-- INPUT FOR THIS TASK --
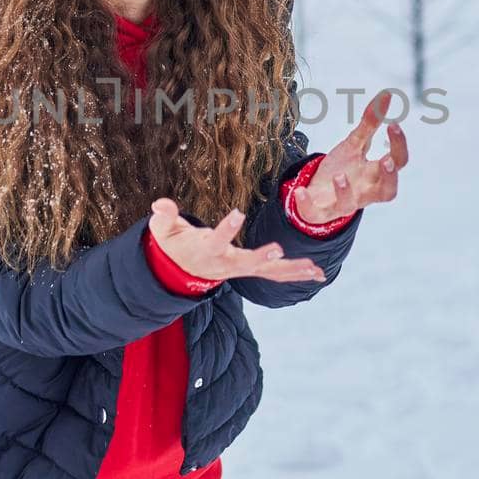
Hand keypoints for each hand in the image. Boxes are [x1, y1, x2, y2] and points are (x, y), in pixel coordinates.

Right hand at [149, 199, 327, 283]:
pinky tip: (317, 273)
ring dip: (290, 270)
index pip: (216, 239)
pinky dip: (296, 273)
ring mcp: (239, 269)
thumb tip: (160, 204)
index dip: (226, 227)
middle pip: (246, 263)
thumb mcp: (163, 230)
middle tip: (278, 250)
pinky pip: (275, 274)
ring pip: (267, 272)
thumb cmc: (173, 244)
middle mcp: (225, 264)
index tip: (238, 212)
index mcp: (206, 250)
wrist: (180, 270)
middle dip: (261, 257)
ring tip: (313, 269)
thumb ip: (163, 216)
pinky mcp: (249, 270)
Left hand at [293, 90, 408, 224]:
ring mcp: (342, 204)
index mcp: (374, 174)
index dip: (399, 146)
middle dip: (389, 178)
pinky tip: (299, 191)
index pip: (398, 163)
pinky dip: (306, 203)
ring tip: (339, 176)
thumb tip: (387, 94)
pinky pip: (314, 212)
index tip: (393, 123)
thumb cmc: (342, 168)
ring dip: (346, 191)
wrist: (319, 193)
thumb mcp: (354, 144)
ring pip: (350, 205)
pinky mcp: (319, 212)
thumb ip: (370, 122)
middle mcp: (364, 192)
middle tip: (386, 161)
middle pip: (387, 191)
* * *
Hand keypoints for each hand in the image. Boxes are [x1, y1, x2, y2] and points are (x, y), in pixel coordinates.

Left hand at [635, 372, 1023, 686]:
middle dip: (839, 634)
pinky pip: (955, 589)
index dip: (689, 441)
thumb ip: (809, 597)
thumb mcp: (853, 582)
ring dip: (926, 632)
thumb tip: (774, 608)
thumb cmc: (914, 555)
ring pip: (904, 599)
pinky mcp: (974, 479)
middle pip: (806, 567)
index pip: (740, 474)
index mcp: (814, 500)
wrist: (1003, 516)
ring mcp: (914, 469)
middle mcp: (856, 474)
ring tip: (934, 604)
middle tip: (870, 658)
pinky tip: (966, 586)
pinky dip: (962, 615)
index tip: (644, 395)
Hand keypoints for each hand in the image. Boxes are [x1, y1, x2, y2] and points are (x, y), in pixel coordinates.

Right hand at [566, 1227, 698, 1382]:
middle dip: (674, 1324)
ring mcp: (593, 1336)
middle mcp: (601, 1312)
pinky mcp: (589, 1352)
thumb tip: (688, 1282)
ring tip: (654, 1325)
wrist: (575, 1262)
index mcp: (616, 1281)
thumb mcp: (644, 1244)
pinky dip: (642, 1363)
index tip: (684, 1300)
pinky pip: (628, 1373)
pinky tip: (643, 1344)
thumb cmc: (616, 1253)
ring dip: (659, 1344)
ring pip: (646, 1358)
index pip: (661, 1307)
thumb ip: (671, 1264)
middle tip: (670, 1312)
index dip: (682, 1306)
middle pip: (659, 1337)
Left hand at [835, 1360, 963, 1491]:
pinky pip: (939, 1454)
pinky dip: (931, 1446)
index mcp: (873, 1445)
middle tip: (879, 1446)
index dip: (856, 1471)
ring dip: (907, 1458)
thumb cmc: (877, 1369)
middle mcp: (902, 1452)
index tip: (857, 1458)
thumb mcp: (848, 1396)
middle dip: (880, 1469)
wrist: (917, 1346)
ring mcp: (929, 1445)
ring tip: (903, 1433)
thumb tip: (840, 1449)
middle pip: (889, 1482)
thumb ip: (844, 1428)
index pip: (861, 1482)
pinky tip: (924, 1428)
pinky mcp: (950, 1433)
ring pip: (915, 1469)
---
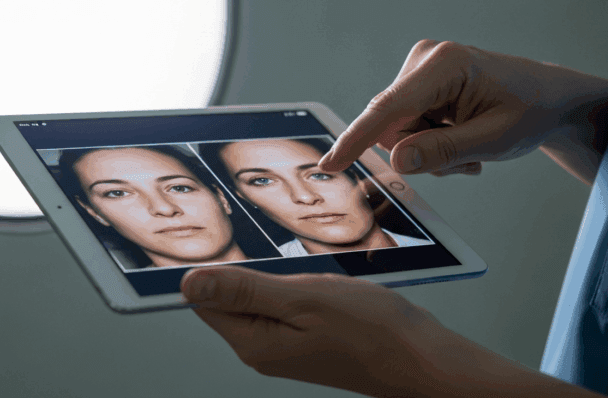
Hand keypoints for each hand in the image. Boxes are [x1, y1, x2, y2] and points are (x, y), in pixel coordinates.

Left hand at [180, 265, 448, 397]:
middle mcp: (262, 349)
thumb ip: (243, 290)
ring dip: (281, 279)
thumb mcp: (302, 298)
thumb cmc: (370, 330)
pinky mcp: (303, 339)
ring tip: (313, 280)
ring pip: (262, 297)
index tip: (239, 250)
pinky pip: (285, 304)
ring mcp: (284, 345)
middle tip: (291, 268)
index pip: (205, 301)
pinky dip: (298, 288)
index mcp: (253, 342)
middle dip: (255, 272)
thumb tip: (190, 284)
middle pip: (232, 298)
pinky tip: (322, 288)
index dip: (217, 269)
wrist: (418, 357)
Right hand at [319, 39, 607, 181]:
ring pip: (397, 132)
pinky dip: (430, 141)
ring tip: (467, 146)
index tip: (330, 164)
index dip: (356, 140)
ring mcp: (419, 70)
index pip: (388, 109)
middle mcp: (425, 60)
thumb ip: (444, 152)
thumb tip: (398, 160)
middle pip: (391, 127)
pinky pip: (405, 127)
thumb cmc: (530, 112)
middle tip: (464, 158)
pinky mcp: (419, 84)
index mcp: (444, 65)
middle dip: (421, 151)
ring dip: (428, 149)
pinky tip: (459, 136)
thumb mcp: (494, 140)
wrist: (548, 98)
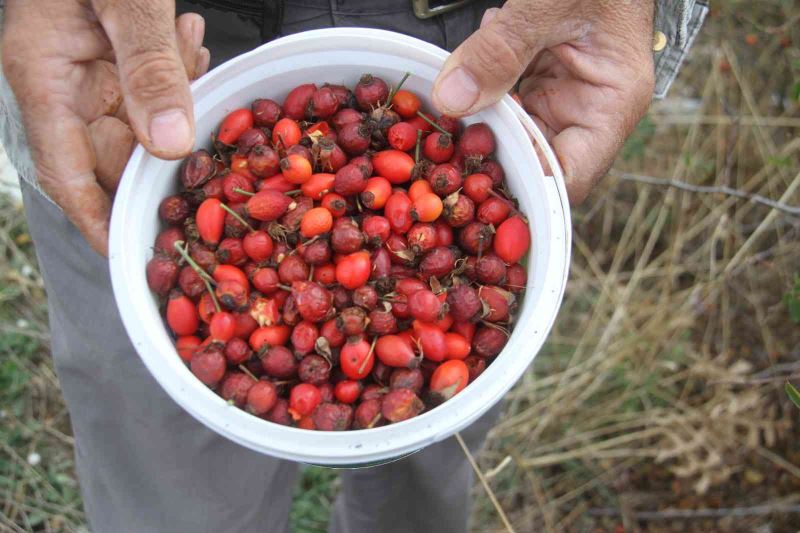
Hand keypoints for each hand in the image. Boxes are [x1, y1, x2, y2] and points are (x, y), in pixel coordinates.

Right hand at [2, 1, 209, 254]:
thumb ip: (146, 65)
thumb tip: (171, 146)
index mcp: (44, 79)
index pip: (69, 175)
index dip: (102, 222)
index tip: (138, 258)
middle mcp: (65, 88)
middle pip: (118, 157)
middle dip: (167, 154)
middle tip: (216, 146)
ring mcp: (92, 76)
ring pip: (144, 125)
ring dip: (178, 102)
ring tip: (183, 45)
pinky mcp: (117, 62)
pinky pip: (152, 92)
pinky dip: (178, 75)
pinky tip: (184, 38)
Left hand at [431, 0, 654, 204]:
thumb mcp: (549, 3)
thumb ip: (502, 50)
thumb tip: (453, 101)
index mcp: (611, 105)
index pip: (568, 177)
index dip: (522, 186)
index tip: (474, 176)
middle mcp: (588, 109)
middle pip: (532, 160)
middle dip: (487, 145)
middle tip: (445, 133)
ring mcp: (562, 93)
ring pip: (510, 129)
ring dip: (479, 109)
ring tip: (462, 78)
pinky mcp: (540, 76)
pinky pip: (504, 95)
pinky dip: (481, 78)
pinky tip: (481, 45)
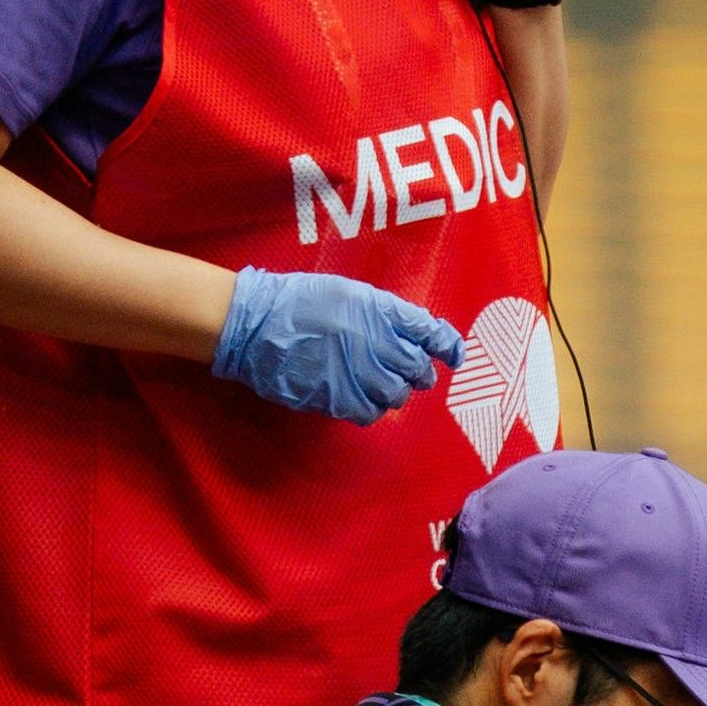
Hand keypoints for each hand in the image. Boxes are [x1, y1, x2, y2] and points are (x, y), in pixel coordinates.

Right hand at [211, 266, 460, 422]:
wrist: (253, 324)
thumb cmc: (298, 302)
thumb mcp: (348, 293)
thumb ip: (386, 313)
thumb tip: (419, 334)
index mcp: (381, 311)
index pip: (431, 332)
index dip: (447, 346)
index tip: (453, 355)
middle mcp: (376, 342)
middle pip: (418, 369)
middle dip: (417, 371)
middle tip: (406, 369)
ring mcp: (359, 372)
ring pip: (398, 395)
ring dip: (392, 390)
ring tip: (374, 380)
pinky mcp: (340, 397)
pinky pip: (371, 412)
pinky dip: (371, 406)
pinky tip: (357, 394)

-- EXERCISE REQUIREMENTS --
Each line of the data that has the string "Left" should be returned.

-- TASK RESPONSE --
Left hand at [293, 90, 408, 224]:
Left hand at [635, 372, 1023, 686]:
Left hand at [835, 1360, 963, 1491]:
Left hand at [180, 265, 448, 397]:
Left hand at [431, 0, 654, 204]:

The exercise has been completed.